# Evaluate Holdout (fixed) tasks with SMRT

So, i conducted a CBC with 10 tasks, of which 8 were random tasks and 2 were fixed holdout tasks, with 3 concepts per task (C1-C3). Now i want to evaulate how good the model (or the estimated utilities) reflects the reality. For that purpose i used SMRT to simulate both holdout tasks. Using SPSS, i calculated the observed shares too (meaning how respondents decided for each holdout task (H1, H2). Now i got this table:

H1Simulated            H1Observed        H2Simulated          H2Observed
C1           45.92%                        40%                         28.57%                      34%
C2           7.84%                          12%                         37.5%                         30.7%
C3           46.24%                        48%                         33.93%                      35.3%

So, how can i interprete this? I thought about calculating the difference between simulated and observed shares. But how do i interprete the differences? Is there a value for which it can be assumed that the model fits good? Or do you have any other ideas on how to test validity of the model?

Thanks in advance

EDIT: As i checked some literature, i found that it would be most useful to check hit rates for holdout tasks. how do i do that?
asked Nov 27, 2013
edited Nov 27, 2013

## 1 Answer

+3 votes

Best answer
Within SMRT, I'm assuming you are using the default method to estimate the shares of preference (Randomized First Choice), right?

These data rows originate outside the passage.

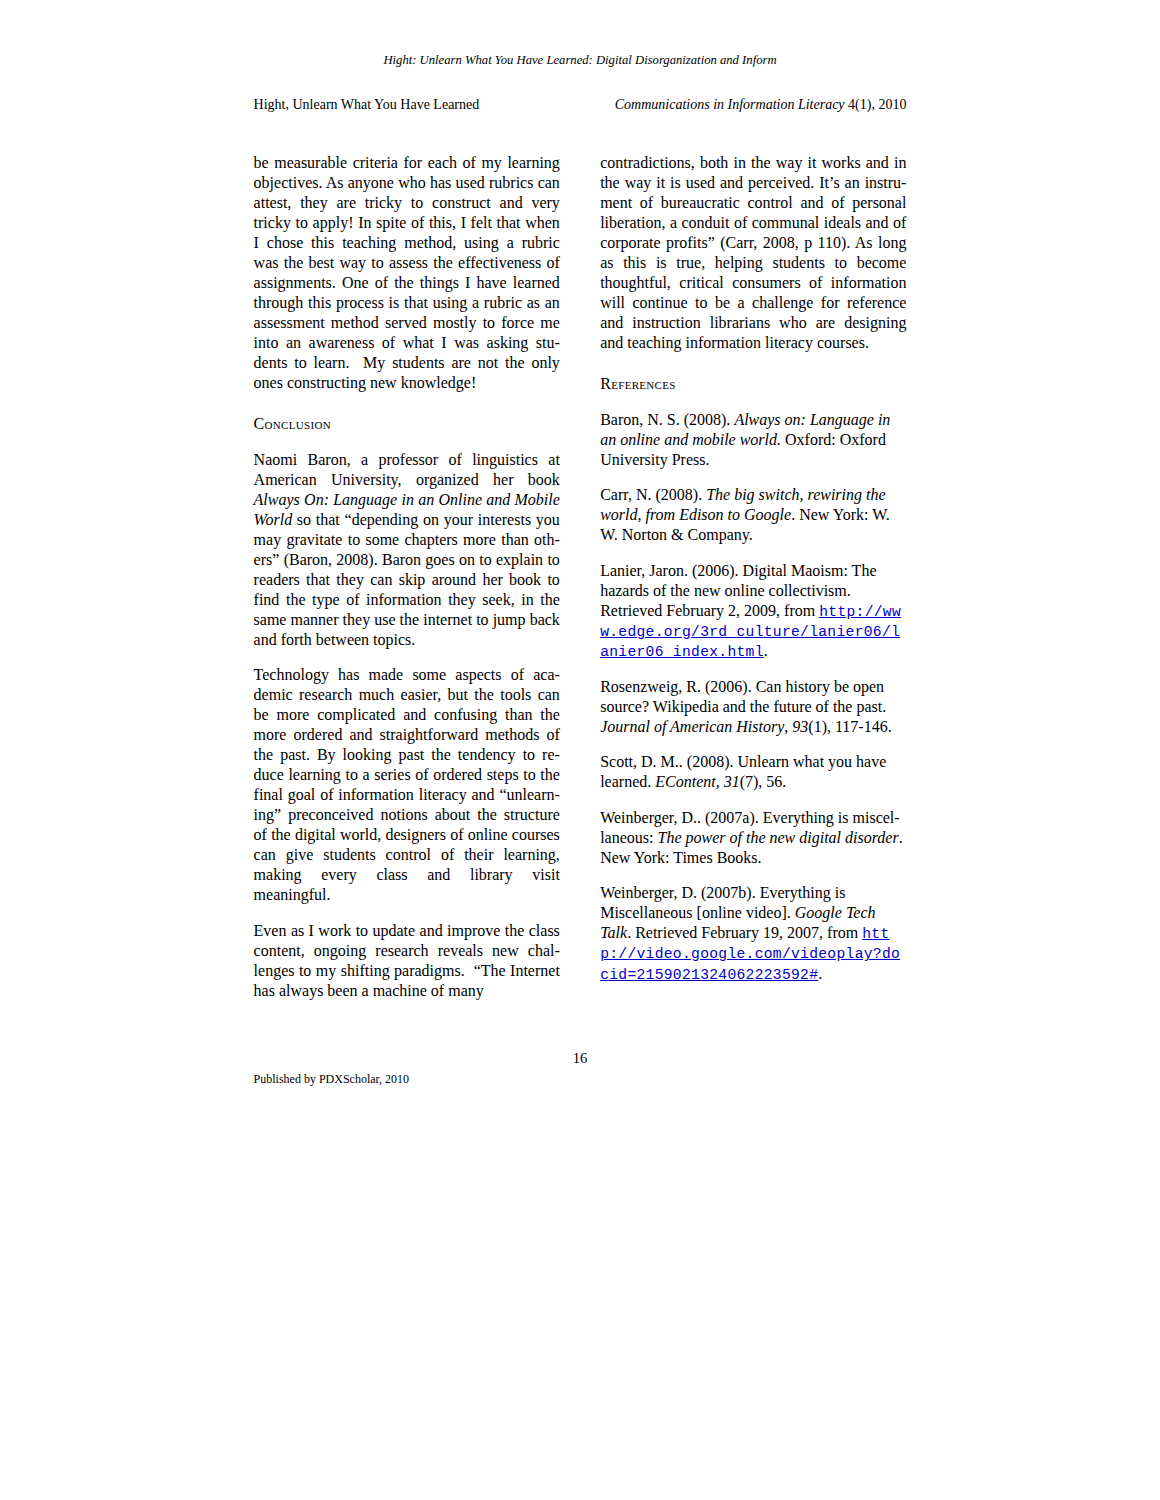Hight: Unlearn What You Have Learned: Digital Disorganization and Inform
Hight, Unlearn What You Have Learned
Communications in Information Literacy 4(1), 2010
be measurable criteria for each of my learning objectives. As anyone who has used rubrics can attest, they are tricky to construct and very tricky to apply! In spite of this, I felt that when I chose this teaching method, using a rubric was the best way to assess the effectiveness of assignments. One of the things I have learned through this process is that using a rubric as an assessment method served mostly to force me into an awareness of what I was asking students to learn. My students are not the only ones constructing new knowledge!
Conclusion
Naomi Baron, a professor of linguistics at American University, organized her book Always On: Language in an Online and Mobile World so that “depending on your interests you may gravitate to some chapters more than others” (Baron, 2008). Baron goes on to explain to readers that they can skip around her book to find the type of information they seek, in the same manner they use the internet to jump back and forth between topics.
Technology has made some aspects of academic research much easier, but the tools can be more complicated and confusing than the more ordered and straightforward methods of the past. By looking past the tendency to reduce learning to a series of ordered steps to the final goal of information literacy and “unlearning” preconceived notions about the structure of the digital world, designers of online courses can give students control of their learning, making every class and library visit meaningful.
Even as I work to update and improve the class content, ongoing research reveals new challenges to my shifting paradigms. “The Internet has always been a machine of many
contradictions, both in the way it works and in the way it is used and perceived. It’s an instrument of bureaucratic control and of personal liberation, a conduit of communal ideals and of corporate profits” (Carr, 2008, p 110). As long as this is true, helping students to become thoughtful, critical consumers of information will continue to be a challenge for reference and instruction librarians who are designing and teaching information literacy courses.
References
Baron, N. S. (2008). Always on: Language in an online and mobile world. Oxford: Oxford University Press.
Carr, N. (2008). The big switch, rewiring the world, from Edison to Google. New York: W. W. Norton & Company.
Lanier, Jaron. (2006). Digital Maoism: The hazards of the new online collectivism. Retrieved February 2, 2009, from http://www.edge.org/3rd_culture/lanier06/lanier06_index.html.
Rosenzweig, R. (2006). Can history be open source? Wikipedia and the future of the past. Journal of American History, 93(1), 117-146.
Scott, D. M.. (2008). Unlearn what you have learned. EContent, 31(7), 56.
Weinberger, D.. (2007a). Everything is miscellaneous: The power of the new digital disorder. New York: Times Books.
Weinberger, D. (2007b). Everything is Miscellaneous [online video]. Google Tech Talk. Retrieved February 19, 2007, from http://video.google.com/videoplay?docid=2159021324062223592#.
16
Published by PDXScholar, 2010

The easiest way to compute how well your model is fitting the two holdout tasks is to use the Mean Absolute Error test.  You simply figure out how big your absolute misses are for each of the concepts, and you sum them up across concepts and across holdout tasks.  Then, take the average of those misses.

For example, for task #1, concept #1, your absolute miss is 5.92%.  Across all six concepts, your average miss (MAE) is 4.24.  In my experience, for holdouts that involve 3 concepts, this is a good result.  But, so much depends on sample size.

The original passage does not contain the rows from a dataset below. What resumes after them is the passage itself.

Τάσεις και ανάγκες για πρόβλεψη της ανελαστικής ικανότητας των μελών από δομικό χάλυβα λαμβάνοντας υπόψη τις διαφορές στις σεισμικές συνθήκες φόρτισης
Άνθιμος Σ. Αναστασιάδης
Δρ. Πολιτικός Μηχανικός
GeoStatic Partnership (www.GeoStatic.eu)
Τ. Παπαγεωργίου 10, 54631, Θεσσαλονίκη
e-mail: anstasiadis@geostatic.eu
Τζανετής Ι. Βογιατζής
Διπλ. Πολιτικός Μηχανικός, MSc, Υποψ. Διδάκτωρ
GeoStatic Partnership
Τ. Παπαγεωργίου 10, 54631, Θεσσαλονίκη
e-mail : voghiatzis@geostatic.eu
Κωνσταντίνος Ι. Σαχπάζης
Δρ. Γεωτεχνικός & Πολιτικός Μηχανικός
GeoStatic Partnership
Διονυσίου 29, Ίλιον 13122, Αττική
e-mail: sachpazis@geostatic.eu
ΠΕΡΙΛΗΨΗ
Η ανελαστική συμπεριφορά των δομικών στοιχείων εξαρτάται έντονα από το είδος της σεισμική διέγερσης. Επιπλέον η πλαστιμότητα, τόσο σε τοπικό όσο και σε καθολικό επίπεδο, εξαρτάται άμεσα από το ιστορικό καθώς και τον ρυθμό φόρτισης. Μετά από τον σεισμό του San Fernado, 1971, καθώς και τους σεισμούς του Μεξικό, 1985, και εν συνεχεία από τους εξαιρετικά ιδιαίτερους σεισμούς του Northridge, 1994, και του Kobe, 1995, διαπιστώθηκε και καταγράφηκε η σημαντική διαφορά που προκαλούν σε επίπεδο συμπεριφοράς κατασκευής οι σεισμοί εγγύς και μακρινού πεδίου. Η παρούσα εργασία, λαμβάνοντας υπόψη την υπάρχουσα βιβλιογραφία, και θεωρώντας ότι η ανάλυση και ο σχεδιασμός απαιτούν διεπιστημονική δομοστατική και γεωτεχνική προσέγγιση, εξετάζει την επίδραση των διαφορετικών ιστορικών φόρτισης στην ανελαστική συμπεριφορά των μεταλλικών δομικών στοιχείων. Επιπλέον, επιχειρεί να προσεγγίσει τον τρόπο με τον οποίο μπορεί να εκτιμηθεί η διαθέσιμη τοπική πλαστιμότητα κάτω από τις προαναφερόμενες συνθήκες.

Hit rates are an individual measure of predictive validity.  You look at your simulation results for each respondent and see if the predicted highest probability concept was also the one that the respondent chose.  If it is, count a hit.  If not, count a miss.  The hit rate is the percentage of hits.
answered Nov 27, 2013 by Platinum (159,810 points)
edited Nov 27, 2013
Thank you Bryan for your fast answer. Sample size was 150. And yes, i used Randomized First Choice to estimate the shares of preference. Though, if i understand you correctly, there is no limit value for MAE for which MAE values below of it indicate that the model is fine and for MAE values above of it that the model is not so good? Or do you have some literature for interpreting MAE? Because i have two more models to evaluate (First: MAE = 3.26, N = 64, Second: MAE = 5.74, N = 71)

For Hit rates i used First Choice simulation method. What are good hit rates? i got 60% for both holdout tasks (for the other two models hitrates are 54.7% and 66.2% respectively).

Thanks again